Background and causes
Irish Parliament controlled by Protestant Ascendancy (C of I only 15% and most of the land)
Penal laws left Catholics poor and uneducated.
Tithes still had to be paid.
The influence of the American and French revolutions
The Society of United Irishmen
Wolfe Tone (Dublin, Anglican Trinity barrister admired French Rev)
1791 Tone and Belfast Presbyterians formed the UI
Aim: Catholic and Protestant together would end British interference in Ireland
1793 War with France. British Gov afraid of Ireland. The UI was banned. Now a rebellion and a republic was the only way.

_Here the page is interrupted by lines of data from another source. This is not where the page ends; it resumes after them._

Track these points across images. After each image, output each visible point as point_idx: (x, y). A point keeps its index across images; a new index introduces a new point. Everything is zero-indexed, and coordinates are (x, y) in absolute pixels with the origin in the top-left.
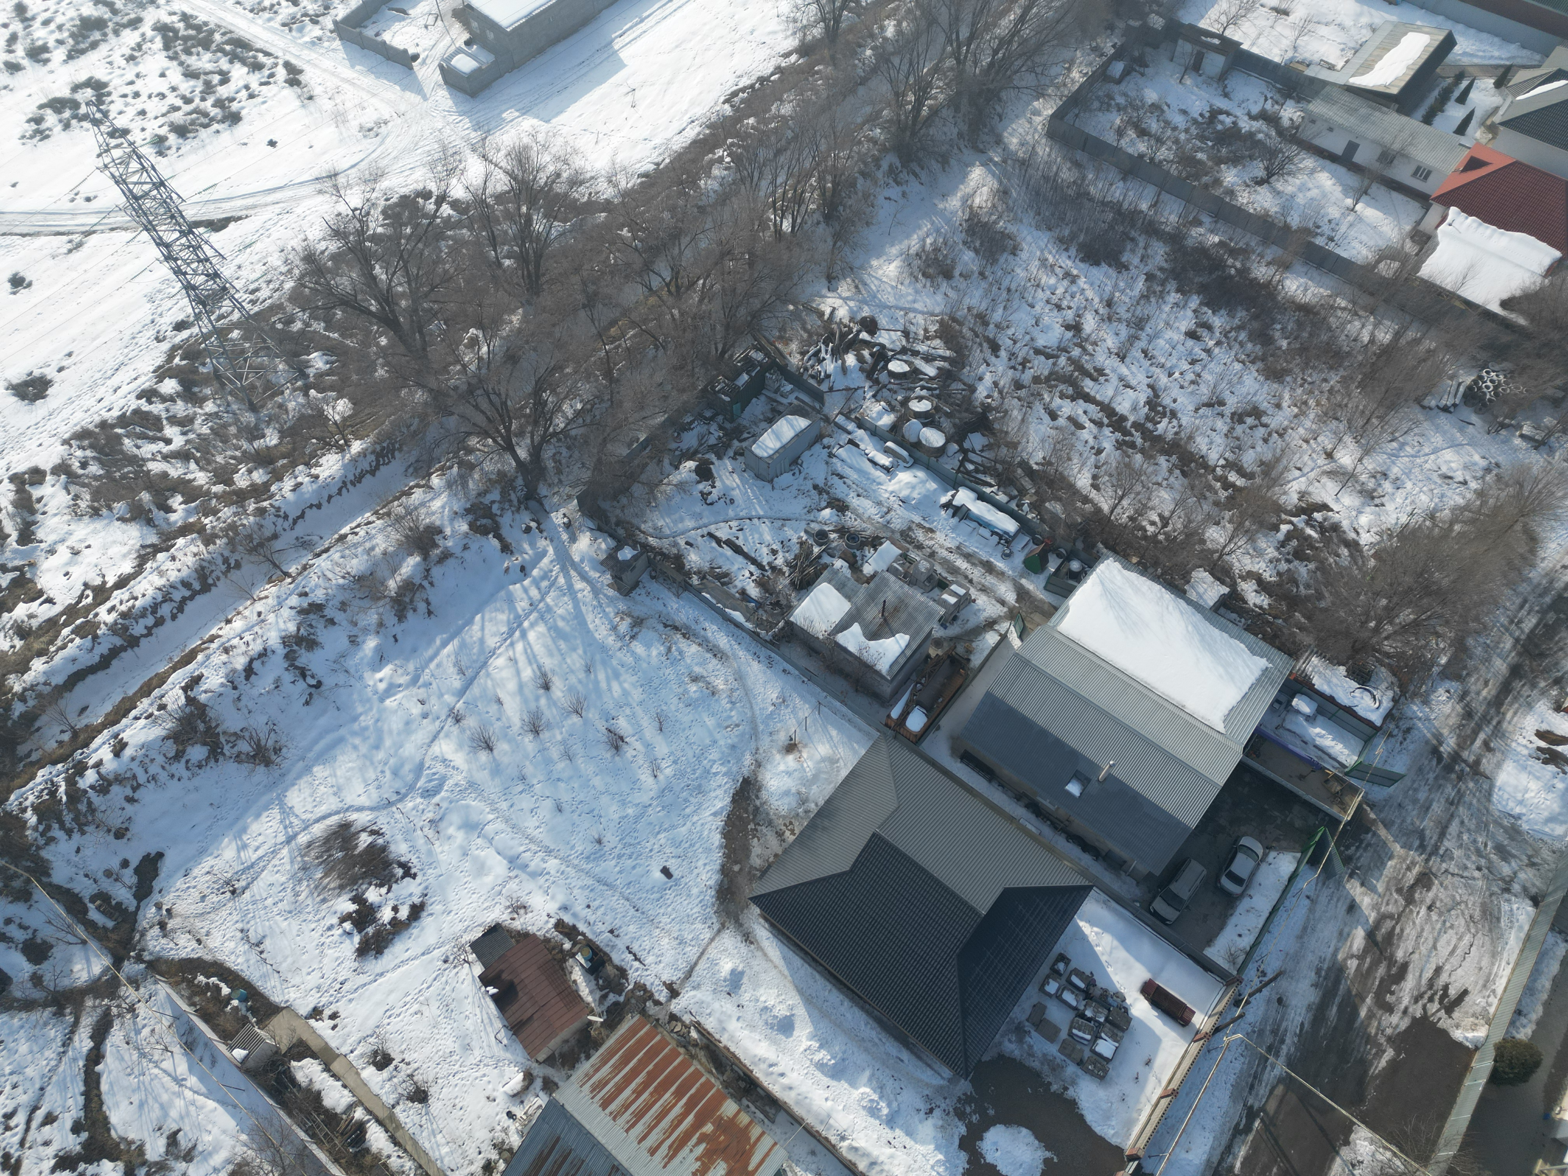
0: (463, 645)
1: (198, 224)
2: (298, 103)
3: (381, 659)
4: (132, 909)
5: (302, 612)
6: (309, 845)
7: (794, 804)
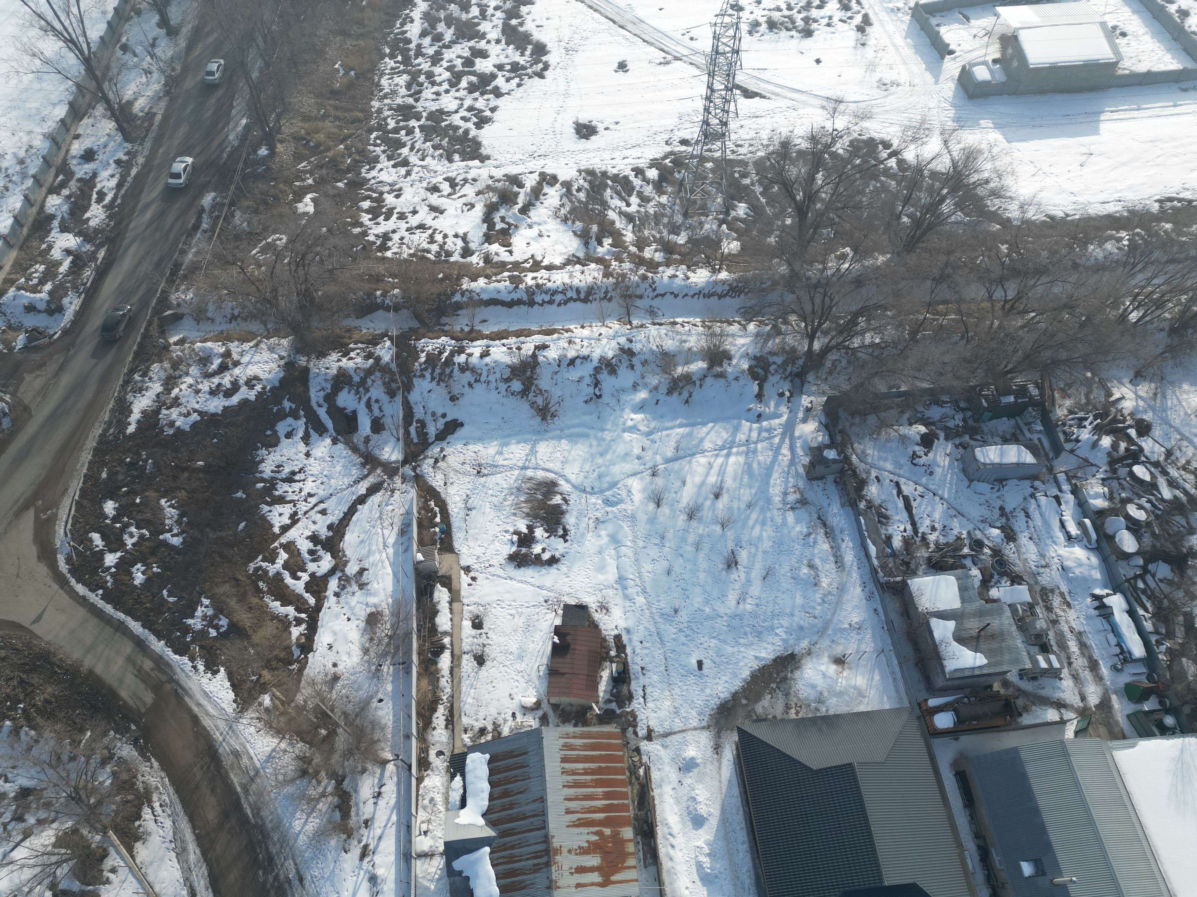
0: (690, 434)
1: (738, 87)
2: (853, 44)
3: (641, 408)
4: (430, 441)
5: (622, 350)
6: (530, 479)
7: (812, 697)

Tone escaped to America and then to France to get help.
1796 General Hoche and Bantry Bay storms.
House burning flogging, pitch capping and half hanging
Spies and informers led to the arrest of the leaders, including Lord Edward Fitzgerald
The Rising in Dublin and the surrounding counties was easily put down
Wexford: Actions of Yeomen (part-time) and Militia (full-time) provoked rising.
Father Murphy won at Oulart Hill, Enniscorthy and freed Bagenal Harvey in Wexford
Important defeat at New Ross
Atrocity at Scullabogue
Final defeat at Vinegar Hill.
Ulster: Henry Joy McCracken defeated in Antrim and Henry Munro defeated in Down.
The End: Tone arrived in Lough Swilly. Sentenced to hang and committed suicide.
Bitterness against British
Bitterness between Catholics and Protestant.